(Beginning of Material shown)

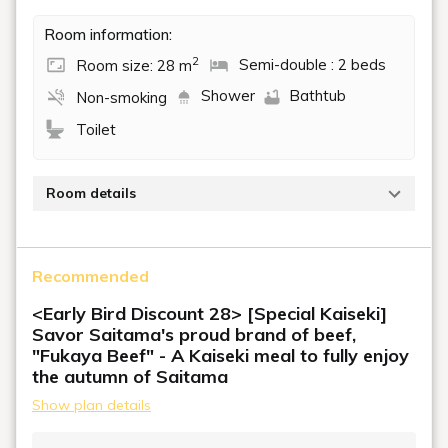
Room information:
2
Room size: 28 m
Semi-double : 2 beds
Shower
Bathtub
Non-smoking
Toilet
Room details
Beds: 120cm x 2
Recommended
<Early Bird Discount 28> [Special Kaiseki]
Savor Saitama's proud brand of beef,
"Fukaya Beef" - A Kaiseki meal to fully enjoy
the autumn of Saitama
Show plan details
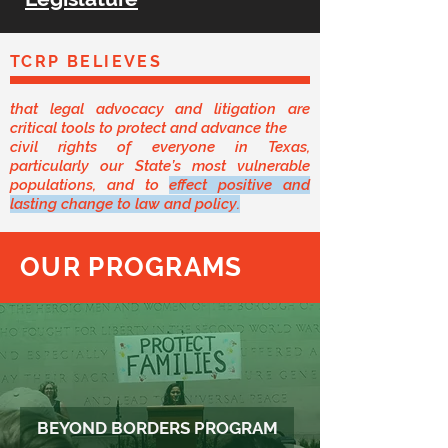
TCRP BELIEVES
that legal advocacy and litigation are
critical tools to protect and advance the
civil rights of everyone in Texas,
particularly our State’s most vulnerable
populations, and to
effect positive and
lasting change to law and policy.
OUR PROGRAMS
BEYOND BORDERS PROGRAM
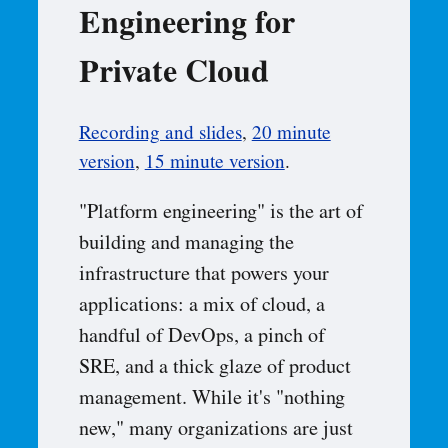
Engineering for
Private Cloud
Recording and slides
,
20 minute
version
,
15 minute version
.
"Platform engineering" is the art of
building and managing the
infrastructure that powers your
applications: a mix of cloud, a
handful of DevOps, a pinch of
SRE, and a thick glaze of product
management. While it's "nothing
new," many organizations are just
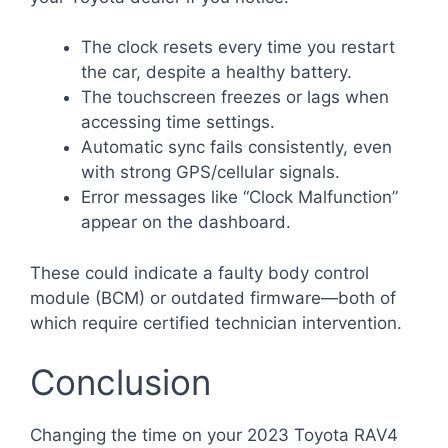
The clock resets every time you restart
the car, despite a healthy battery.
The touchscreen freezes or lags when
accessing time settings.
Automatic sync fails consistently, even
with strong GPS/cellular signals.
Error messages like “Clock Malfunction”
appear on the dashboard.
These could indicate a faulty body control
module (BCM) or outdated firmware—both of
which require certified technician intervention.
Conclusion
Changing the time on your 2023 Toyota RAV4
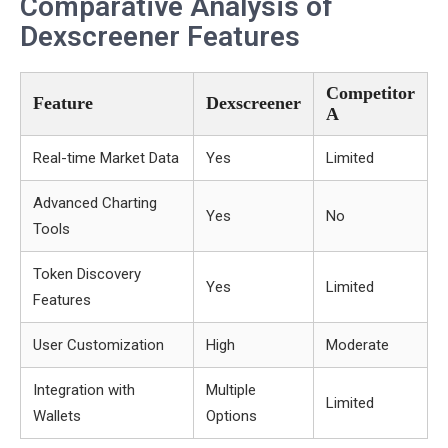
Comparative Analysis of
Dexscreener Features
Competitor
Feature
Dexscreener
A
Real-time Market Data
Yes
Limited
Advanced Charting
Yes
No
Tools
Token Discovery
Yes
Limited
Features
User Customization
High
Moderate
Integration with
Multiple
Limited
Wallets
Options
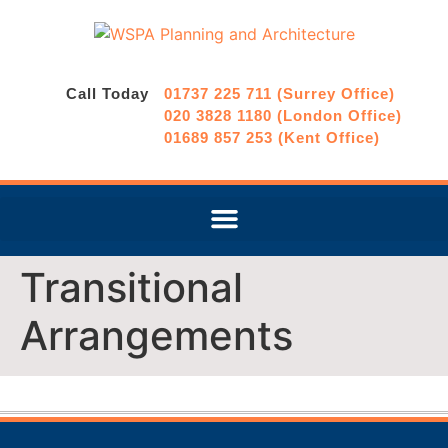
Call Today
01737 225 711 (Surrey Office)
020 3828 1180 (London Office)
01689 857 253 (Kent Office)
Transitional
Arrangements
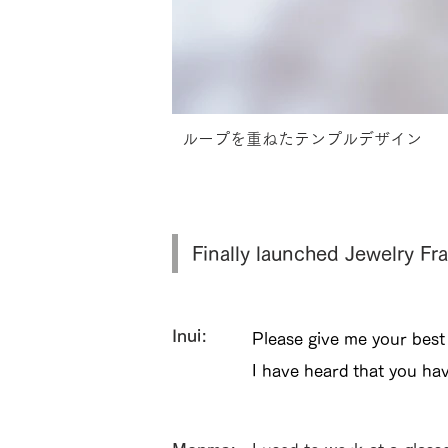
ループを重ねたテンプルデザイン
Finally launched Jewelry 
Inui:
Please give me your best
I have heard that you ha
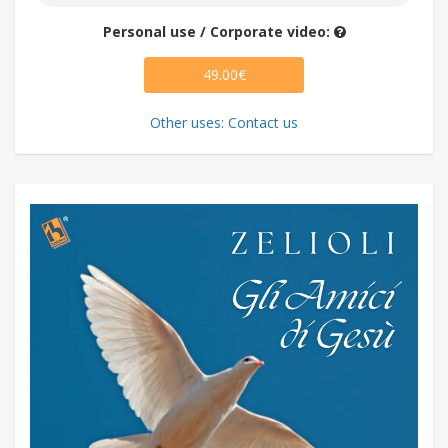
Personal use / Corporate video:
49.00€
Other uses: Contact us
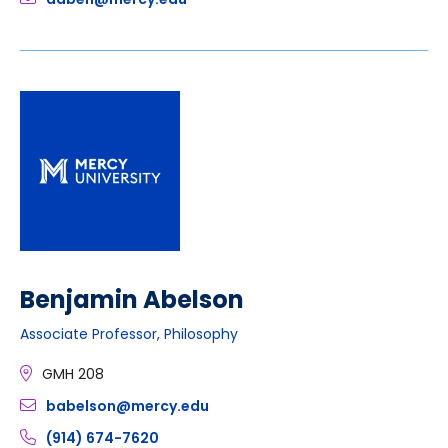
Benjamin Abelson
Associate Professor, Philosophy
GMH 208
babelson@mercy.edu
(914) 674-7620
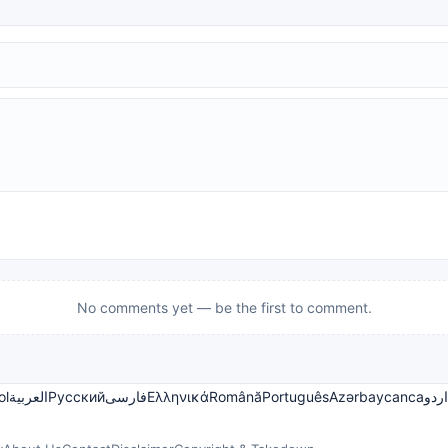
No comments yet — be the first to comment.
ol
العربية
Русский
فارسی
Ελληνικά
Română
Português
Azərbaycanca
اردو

(End of Material shown)
(Beginning of Material shown)

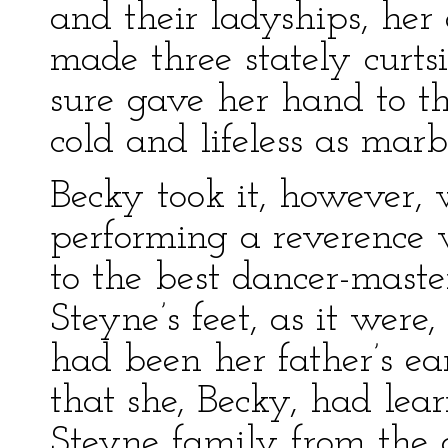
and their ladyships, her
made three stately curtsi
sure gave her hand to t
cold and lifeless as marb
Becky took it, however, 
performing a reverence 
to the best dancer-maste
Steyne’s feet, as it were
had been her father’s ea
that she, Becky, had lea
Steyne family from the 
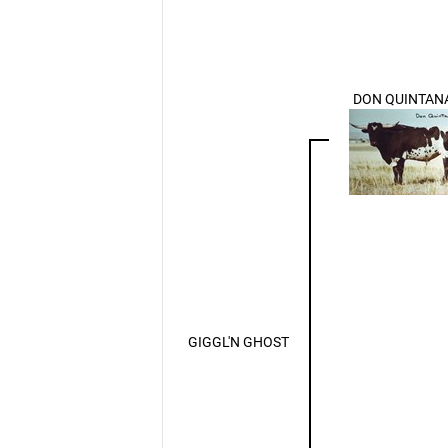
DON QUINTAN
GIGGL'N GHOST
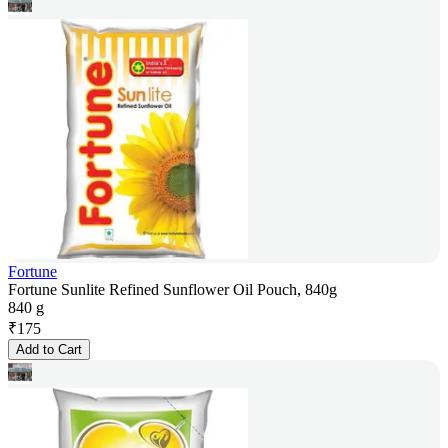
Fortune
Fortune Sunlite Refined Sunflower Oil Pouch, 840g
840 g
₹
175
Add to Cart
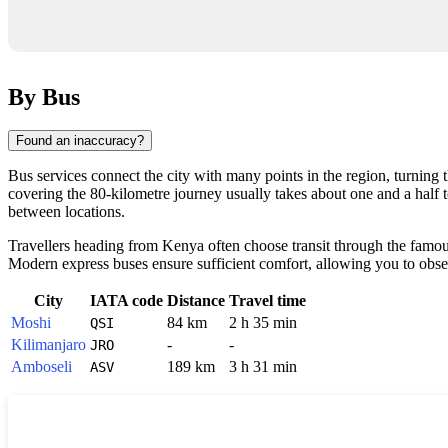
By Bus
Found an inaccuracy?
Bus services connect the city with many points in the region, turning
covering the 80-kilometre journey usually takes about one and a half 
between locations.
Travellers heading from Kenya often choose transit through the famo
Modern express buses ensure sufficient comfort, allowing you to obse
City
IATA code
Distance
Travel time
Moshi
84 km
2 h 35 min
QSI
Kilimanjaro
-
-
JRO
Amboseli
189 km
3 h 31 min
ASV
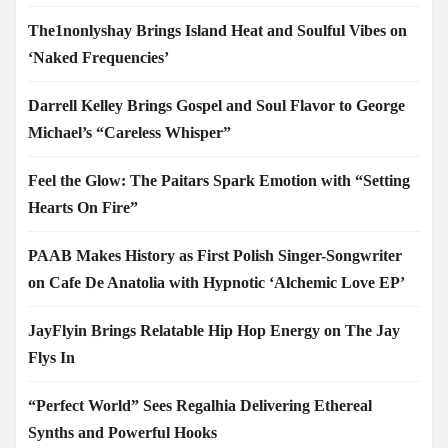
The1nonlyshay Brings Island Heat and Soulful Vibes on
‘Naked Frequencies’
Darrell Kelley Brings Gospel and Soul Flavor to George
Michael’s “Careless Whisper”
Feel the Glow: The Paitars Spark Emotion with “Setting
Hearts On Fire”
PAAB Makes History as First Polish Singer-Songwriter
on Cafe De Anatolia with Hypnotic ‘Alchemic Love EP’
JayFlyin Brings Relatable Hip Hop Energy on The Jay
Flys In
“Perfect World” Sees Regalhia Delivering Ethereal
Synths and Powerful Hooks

(End of Material shown)
(Beginning of Material shown)

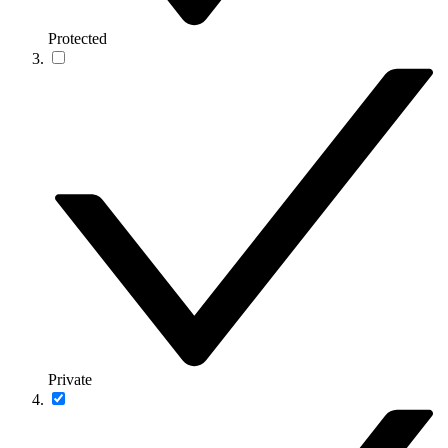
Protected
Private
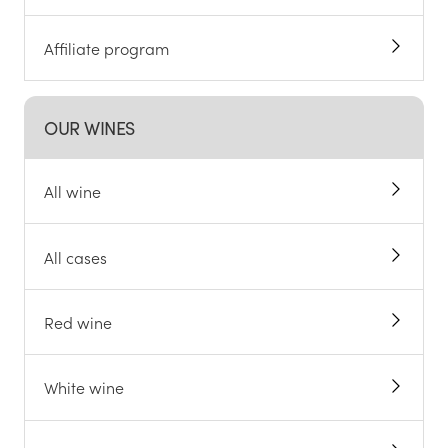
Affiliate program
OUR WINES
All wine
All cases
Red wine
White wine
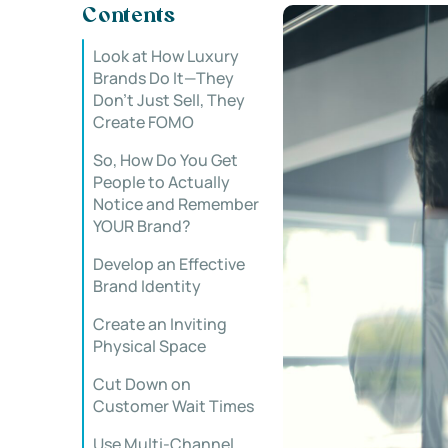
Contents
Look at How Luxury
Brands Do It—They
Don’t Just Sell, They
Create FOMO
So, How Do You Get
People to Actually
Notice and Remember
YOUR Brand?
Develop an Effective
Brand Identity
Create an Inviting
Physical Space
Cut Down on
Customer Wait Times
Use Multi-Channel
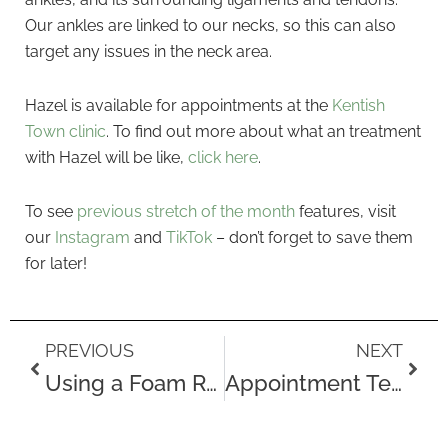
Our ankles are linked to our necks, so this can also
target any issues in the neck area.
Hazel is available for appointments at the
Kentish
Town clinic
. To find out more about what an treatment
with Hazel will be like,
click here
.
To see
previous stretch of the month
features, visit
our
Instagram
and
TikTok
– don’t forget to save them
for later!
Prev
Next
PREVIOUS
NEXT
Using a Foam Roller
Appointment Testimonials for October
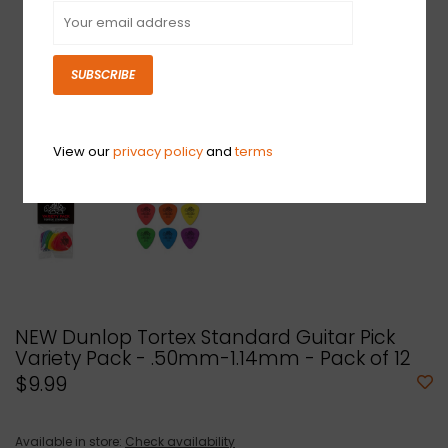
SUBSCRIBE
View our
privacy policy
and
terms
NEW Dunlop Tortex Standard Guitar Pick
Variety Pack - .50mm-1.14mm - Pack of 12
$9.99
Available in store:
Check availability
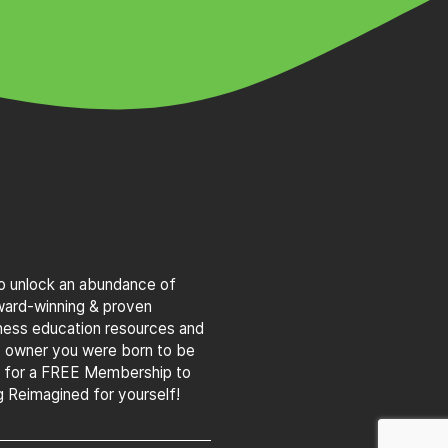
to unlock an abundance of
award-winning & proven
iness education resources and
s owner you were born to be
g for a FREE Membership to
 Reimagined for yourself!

(End of Material shown)

### What needs to be done
Which lines in the records above contain the string "Brings"? Identify each one and copy it out in full, treating uppercase and lowercase as distinct.

### Solution
The1nonlyshay Brings Island Heat and Soulful Vibes on
Darrell Kelley Brings Gospel and Soul Flavor to George
JayFlyin Brings Relatable Hip Hop Energy on The Jay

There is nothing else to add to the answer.